TEXT BLOCK
# Episode 1. The Saga Begins. (EZ EV? I doubt it)



## rmacey (Apr 3, 2009)

Today the adventure officially begins. Julia, my wife, purchased a car for our conversion.

Welcome to my first post regarding the conversion of an ICE (internal combustion engine) car to an EV (electric vehicle). The background is this. I have a 12 year old son Noah who likes science. We watched “Who killed the electric vehicle”. Somehow that led to the idea of converting a normal car to an EV. My personal reason for doing this is to have a challenging, interesting, productive and educational project to do with my son. I am not doing this to have an EV. Even cursory research shows that it would be easier, cheaper and quicker to buy an existing EV than to convert one. So if all I wanted was an EV, I’d go buy one.

WHAT NEEDS TO BE DONE
Write out the passage of the EV conversion post starting with "# Episode 1." and going on through "for our conversion.". These records have no connection to the EV conversion post.

Data entries

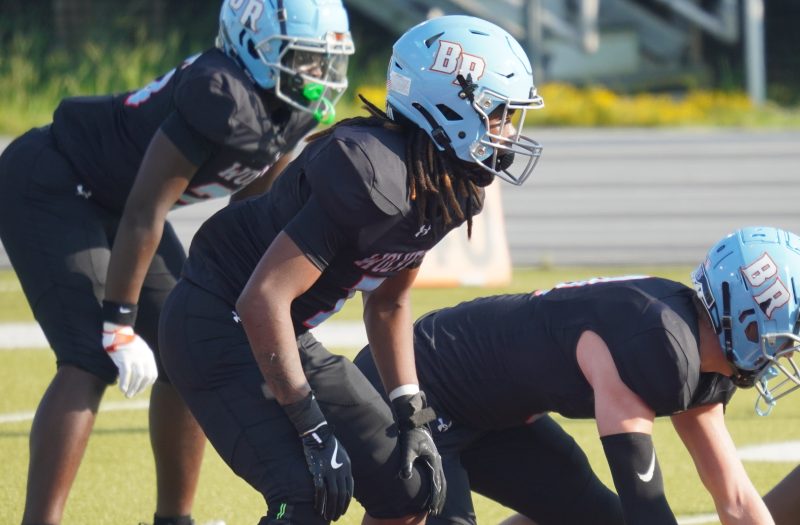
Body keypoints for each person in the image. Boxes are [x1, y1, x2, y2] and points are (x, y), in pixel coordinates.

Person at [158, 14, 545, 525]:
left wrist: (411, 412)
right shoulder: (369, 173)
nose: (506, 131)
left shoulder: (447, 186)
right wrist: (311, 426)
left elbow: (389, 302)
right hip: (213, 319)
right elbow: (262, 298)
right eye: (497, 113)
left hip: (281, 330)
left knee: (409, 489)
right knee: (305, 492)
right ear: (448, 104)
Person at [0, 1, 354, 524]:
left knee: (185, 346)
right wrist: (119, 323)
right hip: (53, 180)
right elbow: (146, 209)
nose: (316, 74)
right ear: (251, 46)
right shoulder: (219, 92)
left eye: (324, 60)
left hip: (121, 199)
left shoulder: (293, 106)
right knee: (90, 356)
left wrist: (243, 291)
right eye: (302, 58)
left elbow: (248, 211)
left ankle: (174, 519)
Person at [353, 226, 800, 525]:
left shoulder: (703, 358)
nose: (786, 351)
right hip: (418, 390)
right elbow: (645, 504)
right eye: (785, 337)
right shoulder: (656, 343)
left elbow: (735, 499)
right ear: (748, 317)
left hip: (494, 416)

* * *

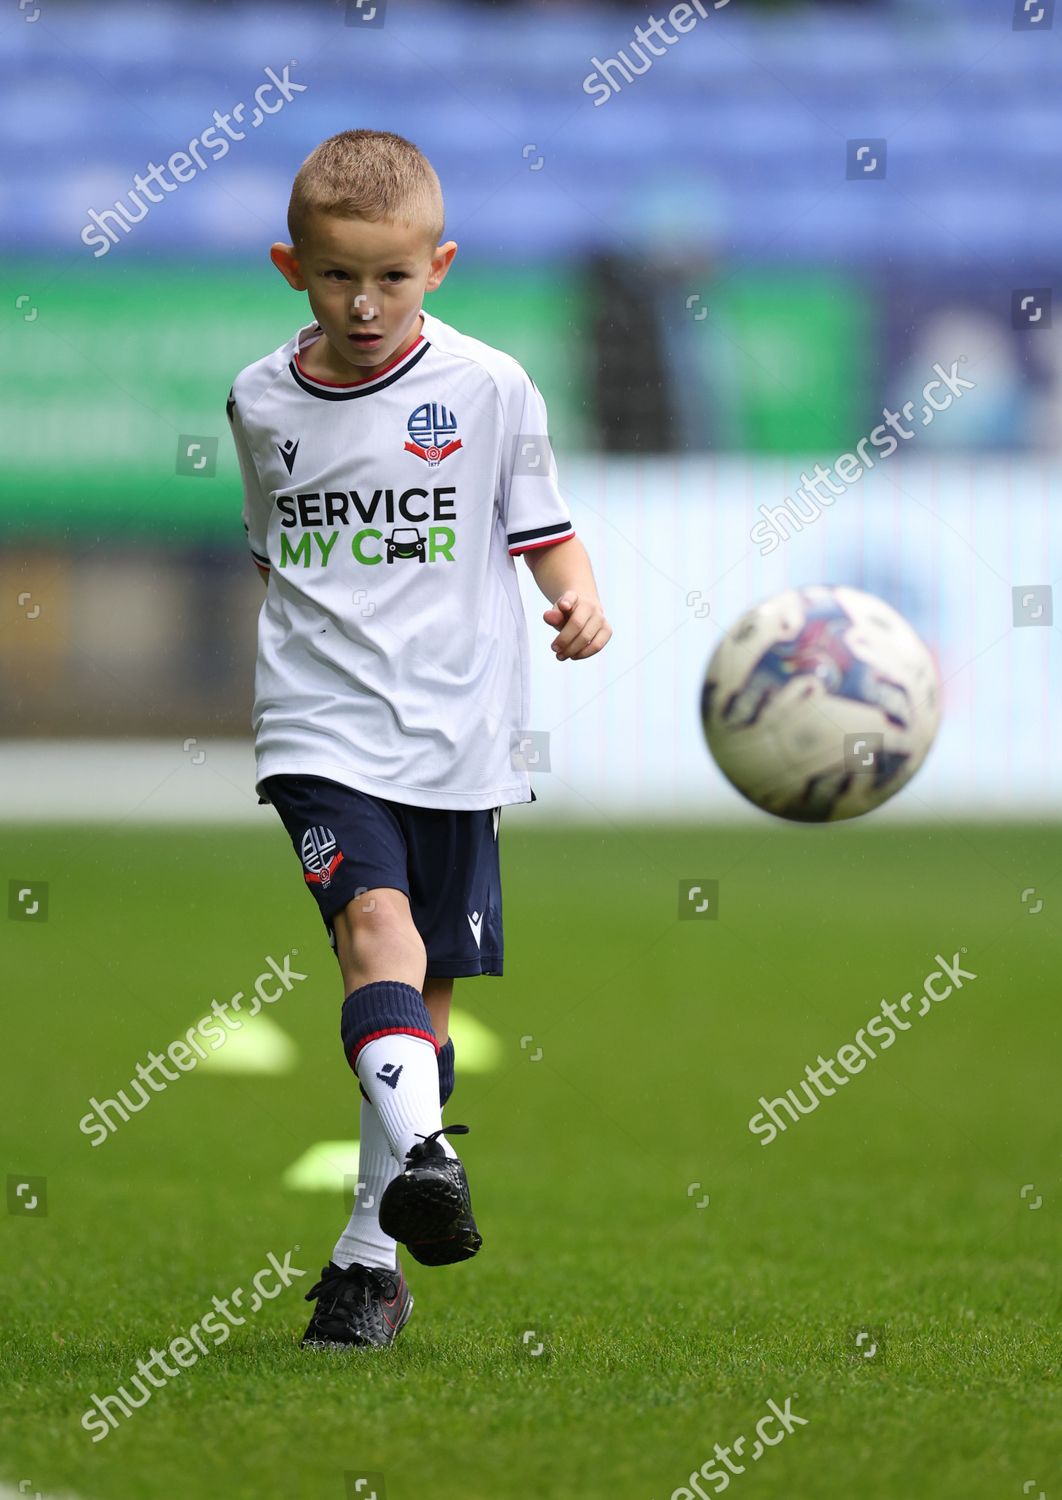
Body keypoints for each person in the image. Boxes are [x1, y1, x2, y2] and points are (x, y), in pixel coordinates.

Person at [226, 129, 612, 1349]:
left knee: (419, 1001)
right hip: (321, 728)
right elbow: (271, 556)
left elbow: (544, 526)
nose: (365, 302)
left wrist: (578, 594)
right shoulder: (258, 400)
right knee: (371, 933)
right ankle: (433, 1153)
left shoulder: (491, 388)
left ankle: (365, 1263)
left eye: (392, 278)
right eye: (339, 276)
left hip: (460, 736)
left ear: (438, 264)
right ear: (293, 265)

---

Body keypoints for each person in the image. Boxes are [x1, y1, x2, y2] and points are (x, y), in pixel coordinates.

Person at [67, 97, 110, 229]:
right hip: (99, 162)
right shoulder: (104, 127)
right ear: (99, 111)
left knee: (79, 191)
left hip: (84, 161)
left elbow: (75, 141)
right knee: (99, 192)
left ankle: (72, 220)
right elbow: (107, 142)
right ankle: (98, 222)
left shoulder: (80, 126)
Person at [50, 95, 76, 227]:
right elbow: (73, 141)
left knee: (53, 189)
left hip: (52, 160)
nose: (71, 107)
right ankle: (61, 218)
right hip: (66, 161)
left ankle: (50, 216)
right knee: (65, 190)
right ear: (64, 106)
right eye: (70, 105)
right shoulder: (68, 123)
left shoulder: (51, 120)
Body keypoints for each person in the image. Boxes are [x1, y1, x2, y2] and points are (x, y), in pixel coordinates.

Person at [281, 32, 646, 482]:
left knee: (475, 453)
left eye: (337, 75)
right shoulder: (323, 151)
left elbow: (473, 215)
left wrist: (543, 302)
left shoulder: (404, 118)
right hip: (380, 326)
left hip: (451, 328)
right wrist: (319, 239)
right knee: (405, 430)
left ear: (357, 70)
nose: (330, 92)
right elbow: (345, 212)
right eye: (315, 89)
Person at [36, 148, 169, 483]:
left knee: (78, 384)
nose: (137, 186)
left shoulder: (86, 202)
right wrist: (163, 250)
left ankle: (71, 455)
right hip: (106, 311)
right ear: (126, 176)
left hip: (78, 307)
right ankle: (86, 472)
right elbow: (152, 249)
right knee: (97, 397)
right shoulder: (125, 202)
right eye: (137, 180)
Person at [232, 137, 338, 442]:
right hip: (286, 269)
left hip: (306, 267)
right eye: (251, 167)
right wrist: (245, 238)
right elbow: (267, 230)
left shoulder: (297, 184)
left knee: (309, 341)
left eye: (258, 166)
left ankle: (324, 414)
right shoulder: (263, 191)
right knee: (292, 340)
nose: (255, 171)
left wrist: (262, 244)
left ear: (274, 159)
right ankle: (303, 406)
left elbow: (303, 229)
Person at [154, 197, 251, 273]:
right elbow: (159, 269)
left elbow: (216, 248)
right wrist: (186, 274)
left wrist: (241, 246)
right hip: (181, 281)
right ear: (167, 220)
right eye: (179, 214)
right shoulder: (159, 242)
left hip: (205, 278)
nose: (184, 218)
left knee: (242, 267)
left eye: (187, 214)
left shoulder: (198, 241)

EXERCISE RESULT
# Episode 1. The Saga Begins. (EZ EV? I doubt it)



## rmacey (Apr 3, 2009)

Today the adventure officially begins. Julia, my wife, purchased a car for our conversion.